* **Excerpt**
··········

Struggles in Scandinavia’s Strawberry Season
I arrived in Norway this year at the launch of strawberry season.
About this, I couldn’t be in any doubt. Along the roadways, markers announcing the presence of stalls carrying norske jordbær were as ubiquitous as cardboard signs for Christmas-tree vendors in an American December. The Coop supermarket’s free magazine headlined the berries, offering several intriguing recipes for those who wished to venture away from custom. When I arrived at the baptism of my new goddaughter, near the top of the preparation list for the post-christening repast were fresh strawberries.
It is impossible to overstate how seriously Scandinavians take their strawberries. The harvest runs a very short time – from June to a little into August – with berries ripening just at the start of summer holidays. Hence, Sweden’s jordgubbar are a centerpiece of the nation’s Midsummer celebrations, served for dessert with sugar and milk. Norway’s jordbær, less formally, are consumed as a standard summer snack, munched straight from the carton on a leisurely day out.
The fruit has taken an iconic turn in Scandinavia, with sentimental associations of childhood, family, and the better, freer, longer days of summer. It was doubtless helped in this passage by Swedish director Ingmar Bergman’s Smultronstället (Wild Strawberries, 1957), which literally means “the wild strawberry patch” but idiomatically refers to an uncomplicated, simple place that is too often neglected. Yet the seasonal emergence of delicious treasures at a time of freedom from cold, confinement, and chores creates its own daily references, without help from cinemas and narrators.

··········

* **How to complete this task**
Revise the strawberry-season text starting at "About this, I" and ending at "were fresh strawberries.", changing "roadways" to "highways".

* **Available data**

··········

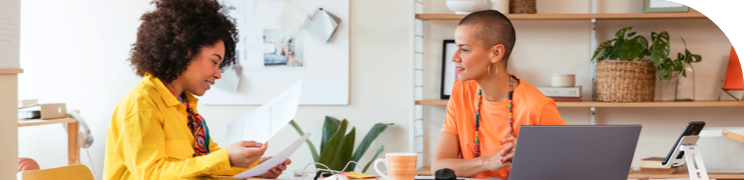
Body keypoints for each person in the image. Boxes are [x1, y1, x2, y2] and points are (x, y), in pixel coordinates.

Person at [103, 0, 290, 179]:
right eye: (214, 62)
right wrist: (227, 158)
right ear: (186, 51)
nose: (218, 74)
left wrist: (256, 168)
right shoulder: (141, 103)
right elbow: (151, 176)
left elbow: (203, 164)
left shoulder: (186, 108)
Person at [431, 10, 566, 178]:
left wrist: (532, 155)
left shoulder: (537, 106)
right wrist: (490, 162)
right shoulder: (461, 92)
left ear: (495, 53)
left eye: (464, 49)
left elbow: (567, 167)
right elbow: (439, 167)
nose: (453, 57)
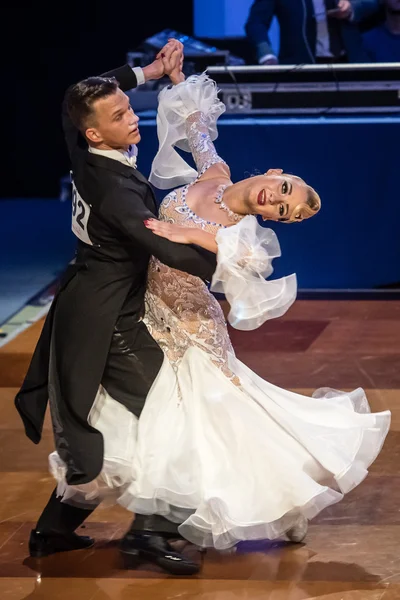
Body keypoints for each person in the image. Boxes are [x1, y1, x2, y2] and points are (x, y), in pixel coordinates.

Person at [48, 56, 391, 556]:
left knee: (204, 416)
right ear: (276, 172)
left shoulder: (241, 232)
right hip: (148, 309)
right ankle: (137, 523)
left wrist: (187, 231)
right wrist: (171, 75)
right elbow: (196, 123)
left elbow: (238, 258)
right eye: (285, 189)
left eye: (283, 211)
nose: (276, 200)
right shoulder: (215, 171)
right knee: (183, 418)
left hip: (189, 322)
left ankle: (176, 520)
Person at [15, 40, 217, 576]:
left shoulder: (84, 148)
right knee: (172, 406)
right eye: (119, 115)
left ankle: (51, 534)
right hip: (108, 317)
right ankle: (150, 535)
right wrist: (226, 261)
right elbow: (163, 244)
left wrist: (147, 71)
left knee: (113, 424)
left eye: (129, 108)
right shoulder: (115, 190)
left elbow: (79, 94)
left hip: (90, 302)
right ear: (95, 133)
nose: (133, 117)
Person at [245, 0, 380, 65]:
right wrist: (266, 54)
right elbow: (256, 22)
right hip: (300, 69)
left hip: (351, 65)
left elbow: (376, 3)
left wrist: (352, 8)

··········

* **Written response**
About this, I couldn’t be in any doubt. Along the highways, markers announcing the presence of stalls carrying norske jordbær were as ubiquitous as cardboard signs for Christmas-tree vendors in an American December. The Coop supermarket’s free magazine headlined the berries, offering several intriguing recipes for those who wished to venture away from custom. When I arrived at the baptism of my new goddaughter, near the top of the preparation list for the post-christening repast were fresh strawberries.